1766-04-05, de Voltaire [François Marie Arouet] à Jeanne Grâce Bosc Du Bouchet, comtesse d'Argental.

Jusques à quand abuserai-je des bontés de mes anges?
Voilà l'historien de François 1er qui de secrétaire d'un grand monarque veut se faire secrétaire des pairs, et je ne sais où il demeure, et je crains de faire encor une méprise. Je prends donc la liberté de leur adresser ma Lettre, et de les suplier de vouloir bien faire mettre L'adresse.

Mes anges connaissent plus de pairs que moi, je puis à peine le servir, ils pouront le protéger fortement en cas qu'il n'aient pas une autre personne à favoriser.

Je ne sais si je me trompe, mais je prévois que les citoiens de Genêve pouront perdre leur cause au tribunal de la médiation. Il est bien difficile, de quelque manière qu'on s'y prenne, qu'il ne reste beaucoup d'aigreur dans les esprits. Je suis donc toujours pour ce que j'en ai dit. Je voudrais que la médiation se réservât le droit de juger les différents qui pouront survenir entre les corps de la République. J'ai peur que les médiateurs ne veuillent pas se charger de ce fardeau, fardeau pourtant bien léger et bien honorable. Ce serait, ce me semble, une manière assez sûre d'attacher absolument les Genevois à la France sans leur ôter leur liberté et leur indépendance. Je sais bien qu'on n'a pas à faire des Genevois, mais les temps peuvent changer, on peut avoir des guerres vers l'Italie. Je serais fâché de penser autrement que Mr l'ambassadeur, et je croirais avoir tort, mais j'aime ma chimère, et je voudrais que Mr Le Duc De Praslin l'aimât un peu aussi.

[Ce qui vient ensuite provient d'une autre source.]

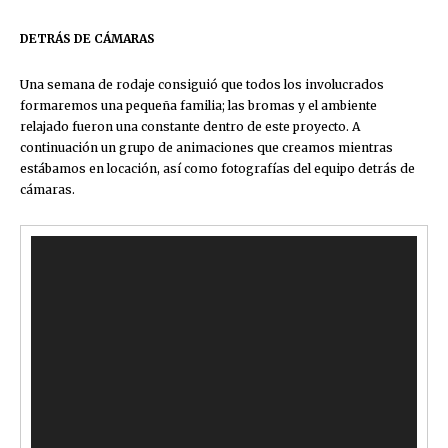
DETRÁS DE CÁMARAS
Una semana de rodaje consiguió que todos los involucrados
formaremos una pequeña familia; las bromas y el ambiente
relajado fueron una constante dentro de este proyecto. A
continuación un grupo de animaciones que creamos mientras
estábamos en locación, así como fotografías del equipo detrás de
cámaras.
Video
Player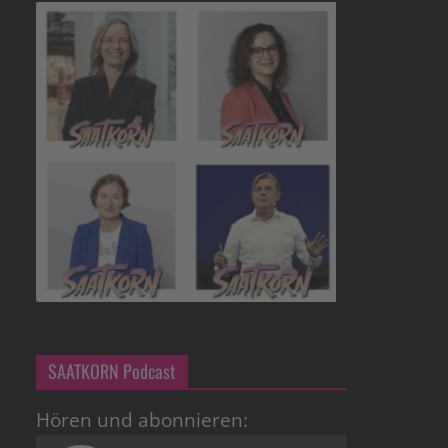
SAATKORN Podcast
Hören und abonnieren: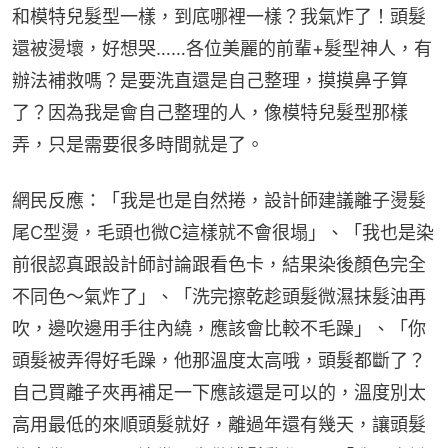
和模特兒髮型一樣，到底哪裡一樣？我氣炸了！頭髮
還被燙壞，好想哭……各位美麗的前輩+髮型神人，有
辦法補救嗎？是要洗直還是自己整理，摸摸鼻子算
了？因為我是會自己整理的人，像模特兒髮型那樣
弄，只是需要很多時間就是了。
網民反應：「我是也是自然捲，設計師建議離子燙髮
尾C型燙，毛頭也微C這樣就不會很塌」、「我也是染
前很認真跟設計師討論跟看色卡，結果染後顏色完全
不同色～氣炸了」、「洗完擦乾趁頭髮微濕抹髮油再
吹，邊吹邊用手往內繞，應該會比較不毛躁」、「你
頭髮被弄得好毛躁，他那溫度太高哦，頭髮都斷了？
自己買離子夾再補足一下應該還是可以的，溫度別太
高用最低的來順頭髮就好，離過年還有幾天，讓頭髮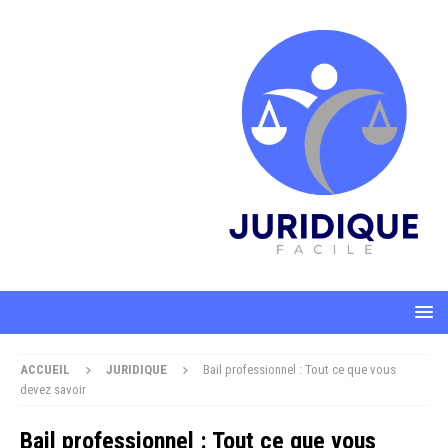
ACCUEIL
JURIDIQUE
Bail professionnel : Tout ce que vous
devez savoir
Bail professionnel : Tout ce que vous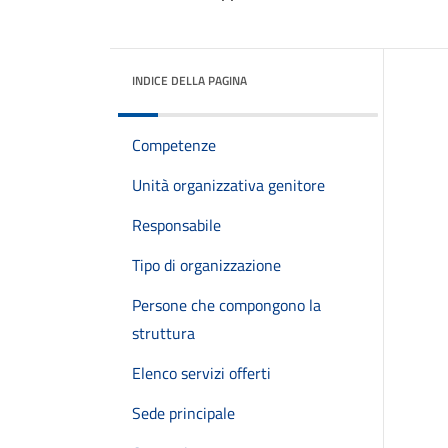
INDICE DELLA PAGINA
Competenze
Unità organizzativa genitore
Responsabile
Tipo di organizzazione
Persone che compongono la
struttura
Elenco servizi offerti
Sede principale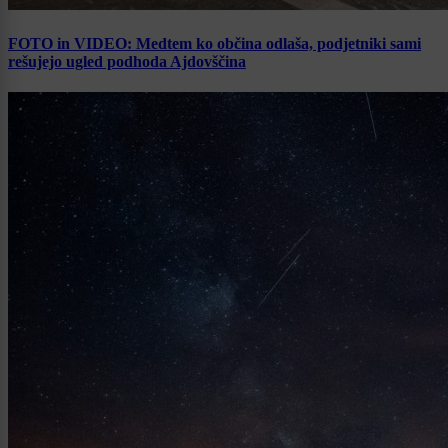
FOTO in VIDEO: Medtem ko občina odlaša, podjetniki sami
rešujejo ugled podhoda Ajdovščina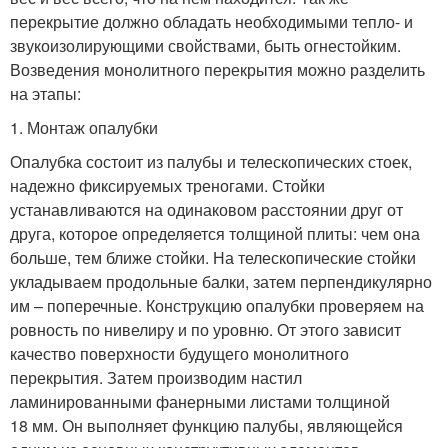
перекрытие должно обладать необходимыми тепло- и
звукоизолирующими свойствами, быть огнестойким.
Возведения монолитного перекрытия можно разделить
на этапы:
1. Монтаж опалубки
Опалубка состоит из палубы и телескопических стоек,
надежно фиксируемых треногами. Стойки
устанавливаются на одинаковом расстоянии друг от
друга, которое определяется толщиной плиты: чем она
больше, тем ближе стойки. На телескопические стойки
укладываем продольные балки, затем перпендикулярно
им – поперечные. Конструкцию опалубки проверяем на
ровность по нивелиру и по уровню. От этого зависит
качество поверхности будущего монолитного
перекрытия. Затем производим настил
ламинированными фанерными листами толщиной
18 мм. Он выполняет функцию палубы, являющейся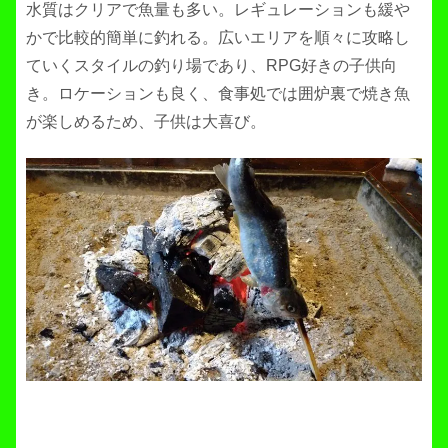
水質はクリアで魚量も多い。レギュレーションも緩や
かで比較的簡単に釣れる。広いエリアを順々に攻略し
ていくスタイルの釣り場であり、RPG好きの子供向
き。ロケーションも良く、食事処では囲炉裏で焼き魚
が楽しめるため、子供は大喜び。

Dites moi, je vous en prie, mes divins anges, comment réussit l'éloge de mr le Dauphin par Mr Thomas. Il me parait que tous les ouvrages qu'on a faits sur ce triste sujet, le sien est celui qui inspire le plus de regrets sur la perte de ce prince.

Me sera-t-il encor permis de recourir à vos bontés, nonseulement pour une Lettre de remerciements que je dois à Mr Thomas, mais pour un petit paquet que Mr D'Alembert attend? Figurez vous mon ambarras, je ne sais l'adresse d'aucun de ce messieurs, il faut pourtant leur écrire; pardonnez donc mon importunité. Je prendrai si bien doresnavant mes mesures que je ne tomberai plus dans le même inconvénient.

Le petit ex-Jésuite attend sa toile de Penelope, qu'il défait et qu'il refait toujours, mais songez que c'est pour vous plaire qu'il se plait si peu à lui même.

NB. Mr D'Alembert ne demeure plus rue Michel le Comte comme on l'avait mis sur la Lettre, c'est je crois près de Bellechasse. Encor une fois, pardon.